* **Wat te doen**:
1. Neem de uitspraak van de Centrale Raad van Beroep over van "Centrale Raad van" tot "te [woonplaats] (appellant)" en hernoem daarin "Den Haag" naar "Rotterdam".
2. Beantwoord de volgende vragen aan de hand van de uitspraak van de Centrale Raad van Beroep.
(a) Op welke datum vond het onderzoek ter zitting plaats?
(b) Op welke datum werd de vaststellingsovereenkomst gesloten?
(c) Door wie liet de minister zich ter zitting vertegenwoordigen?
3. Vertaal deze zin uit de uitspraak van de Centrale Raad van Beroep in het Engels: "Door ondertekening van deze overeenkomst wordt appellant geacht een dergelijk verzoek te hebben gedaan."

* **Getoonde passage**:
%%

CRvB verschuift AOW datum niet

Uitspraak

 

17 5280 AW

Datum uitspraak: 1 februari 2018

Centrale Raad van Beroep

Enkelvoudige kamer

Uitspraak op het hoger beroep tegen de uitspraak van de rechtbank Den Haag van 8 juni 2017, 16/6431 (aangevallen uitspraak)

Partijen:

[Appellant] te [woonplaats] (appellant)

de Minister van Onderwijs, Cultuur en Wetenschap (minister)

PROCESVERLOOP

Appellant heeft hoger beroep ingesteld.

De minister heeft een verweerschrift ingediend.

Namens appellant heeft mr. M.R. Hoendermis nadere stukken ingediend.

Het onderzoek ter zitting heeft plaatsgevonden op 21 december 2017. Appellant is verschenen, bijgestaan door mr. Hoendermis. De minister heeft zich laten vertegenwoordigen door mr. drs. L. Dijk.

OVERWEGINGEN

1.1.

Appellant was werkzaam bij het Ministerie van Onderwijs, Cultuur en Wetenschap (OCW). Op 11 april 2013 hebben appellant en V namens de minister een vaststellingsovereenkomst gesloten waarin is vastgelegd dat aan appellant uiterlijk per

1 december 2015 volledig en eervol ontslag op eigen verzoek wordt verleend op grond van artikel 94 van het Algemeen rijksambtenarenreglement. Door ondertekening van deze overeenkomst wordt appellant geacht een dergelijk verzoek te hebben gedaan. Deze overeenkomst incorporeert uitdrukkelijk voornoemd rechtspositioneel ontslagbesluit en wordt niet gevolgd door een separaat ontslagbesluit van de zijde van OCW. Partijen verklaren deze overeenkomst te goeder trouw te zullen uitvoeren en dat zij, onverminderd de bepalingen van deze overeenkomst en na restitutie van de eigendommen van OCW, niets meer van elkaar te vorderen hebben en verlenen elkaar over en weer finale kwijting.

%%

* **Verstrekte gegevens**:
%%

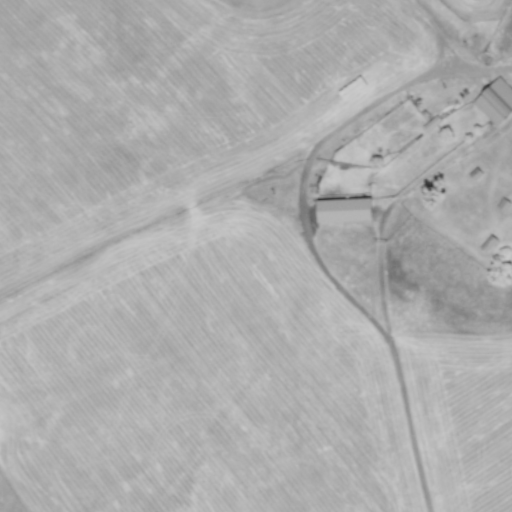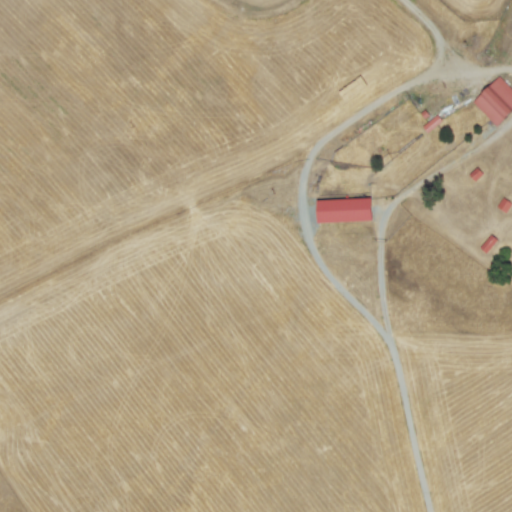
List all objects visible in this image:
building: (495, 101)
building: (343, 211)
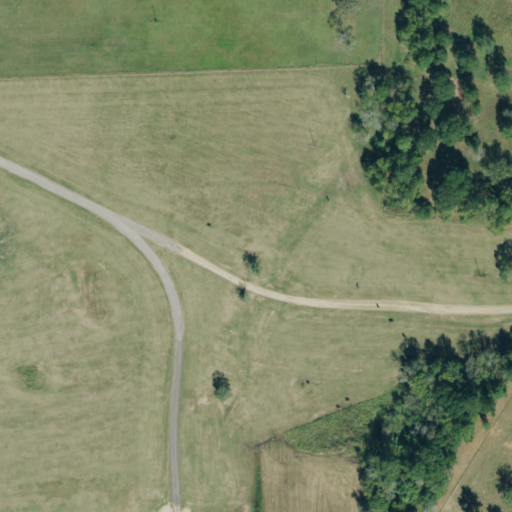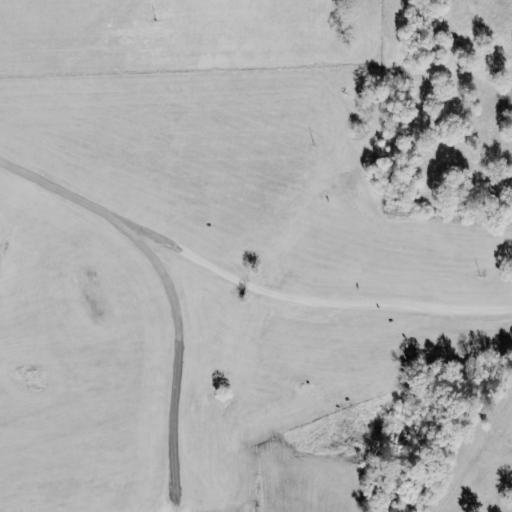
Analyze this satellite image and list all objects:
road: (243, 283)
road: (175, 351)
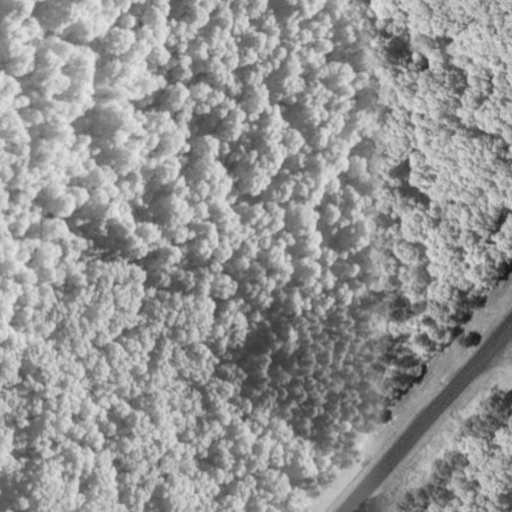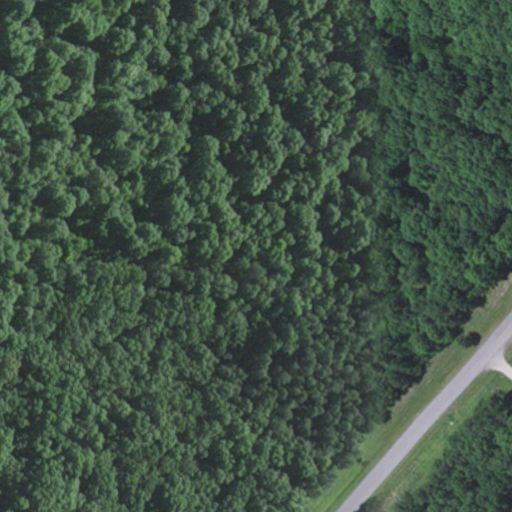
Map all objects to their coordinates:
road: (498, 366)
road: (431, 418)
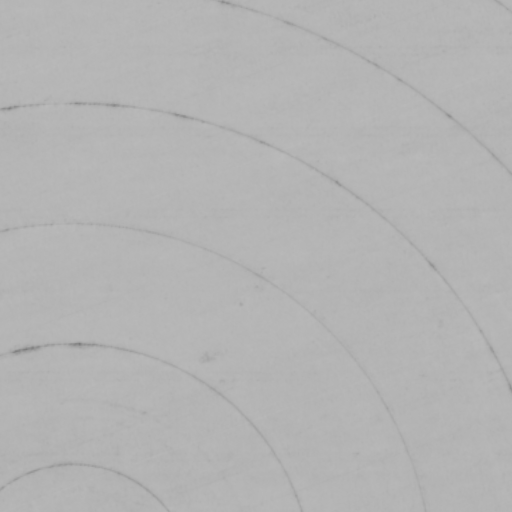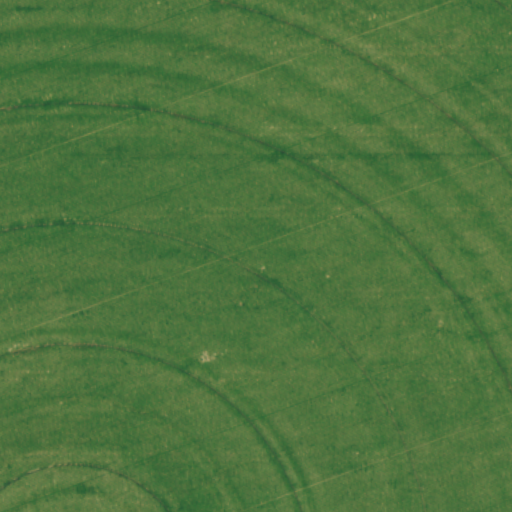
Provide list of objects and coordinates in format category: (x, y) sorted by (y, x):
crop: (256, 256)
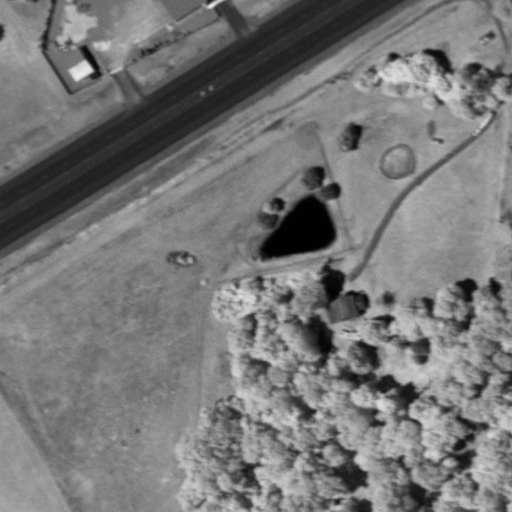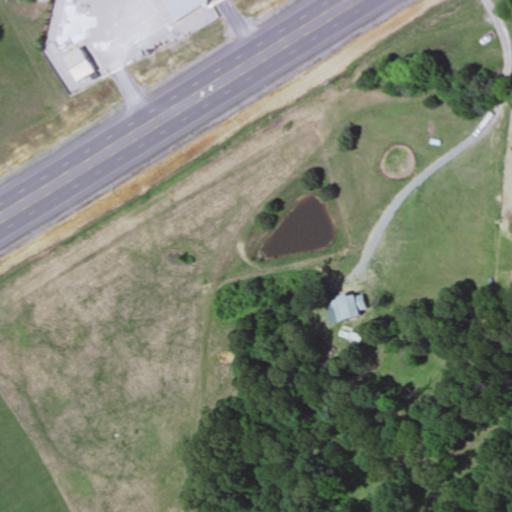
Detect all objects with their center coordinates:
building: (184, 7)
building: (186, 8)
road: (178, 110)
building: (348, 310)
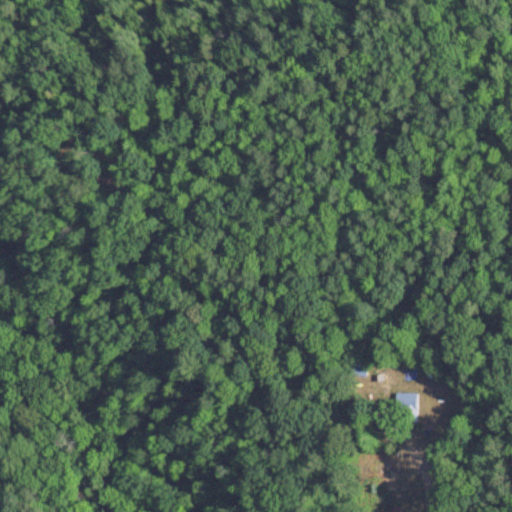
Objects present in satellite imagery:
road: (409, 472)
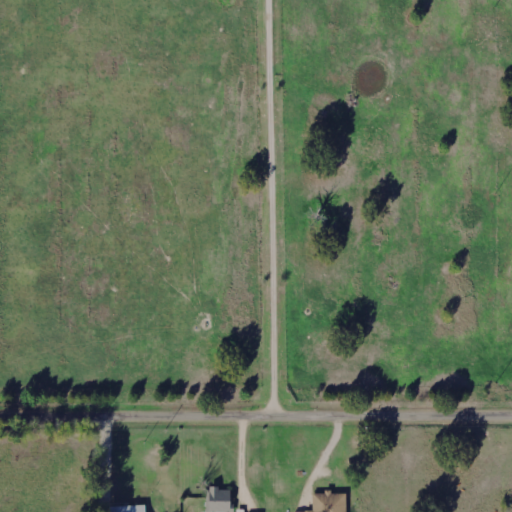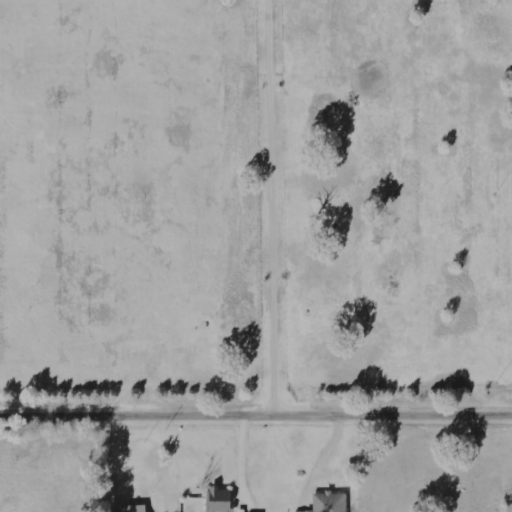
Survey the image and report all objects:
road: (255, 419)
building: (218, 499)
building: (329, 502)
building: (128, 508)
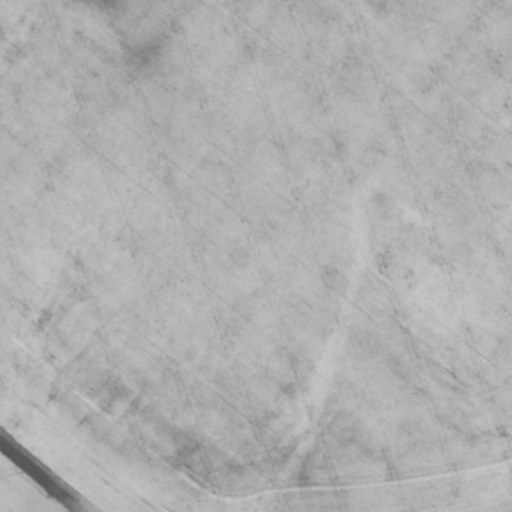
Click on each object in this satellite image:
road: (42, 476)
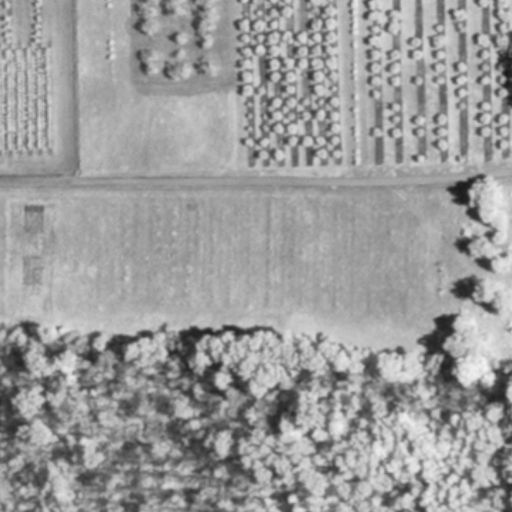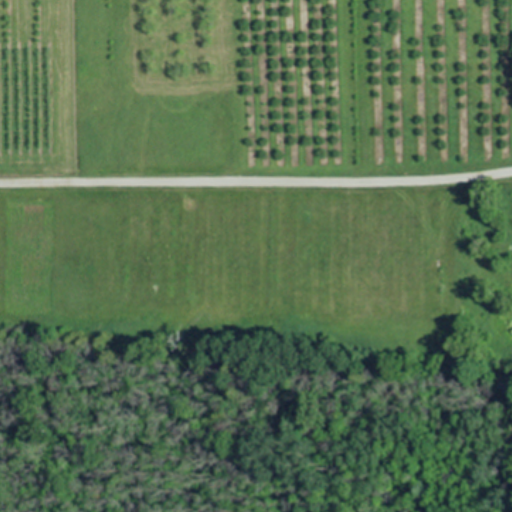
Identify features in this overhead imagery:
crop: (256, 256)
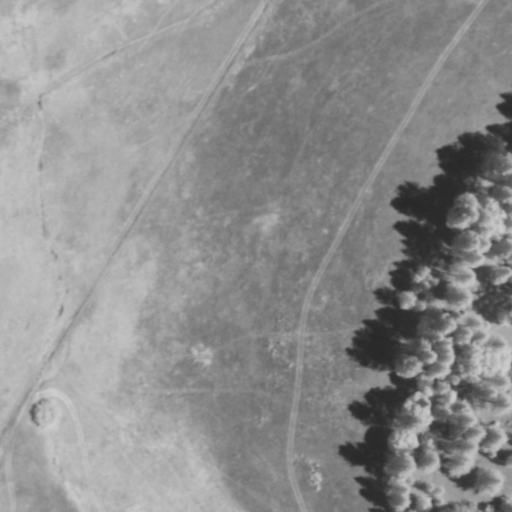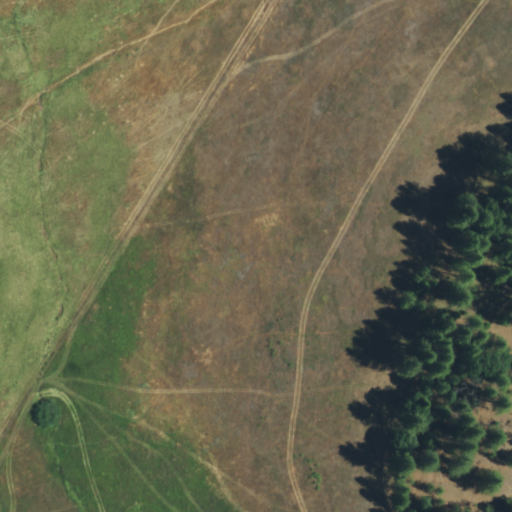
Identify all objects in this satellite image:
road: (123, 66)
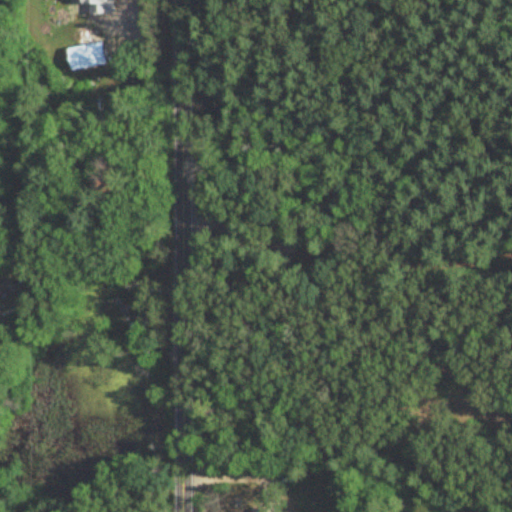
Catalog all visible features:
building: (105, 20)
building: (90, 50)
road: (187, 255)
road: (347, 261)
road: (239, 475)
building: (259, 511)
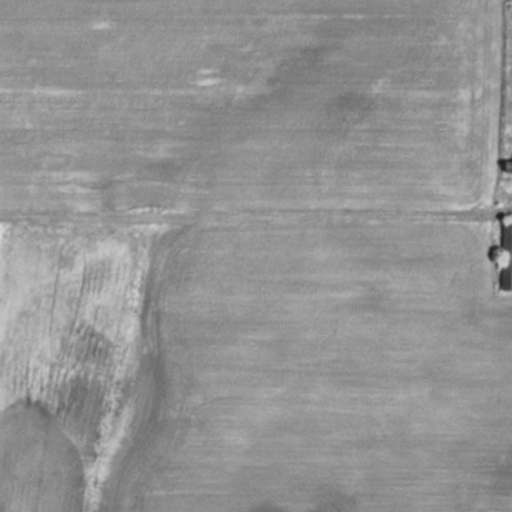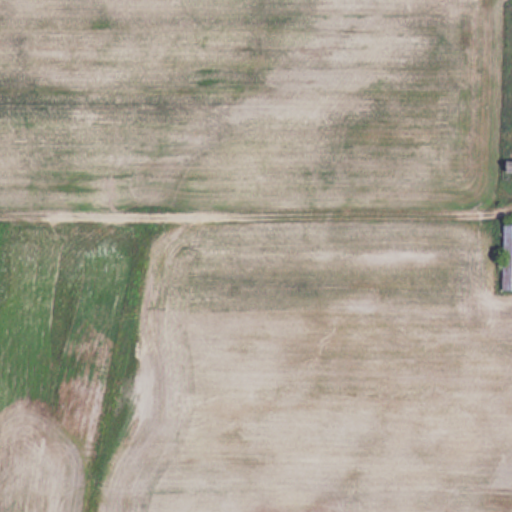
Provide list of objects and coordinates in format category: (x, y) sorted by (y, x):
building: (506, 256)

%%

* **De antwoorden**:
1.
Centrale Raad van Beroep

Enkelvoudige kamer

Uitspraak op het hoger beroep tegen de uitspraak van de rechtbank Rotterdam van 8 juni 2017, 16/6431 (aangevallen uitspraak)

Partijen:

[Appellant] te [woonplaats] (appellant)

2.
(a) Op 21 december 2017.
(b) Op 11 april 2013.
(c) Door mr. drs. L. Dijk.

3. By signing this agreement, the appellant is deemed to have made such a request.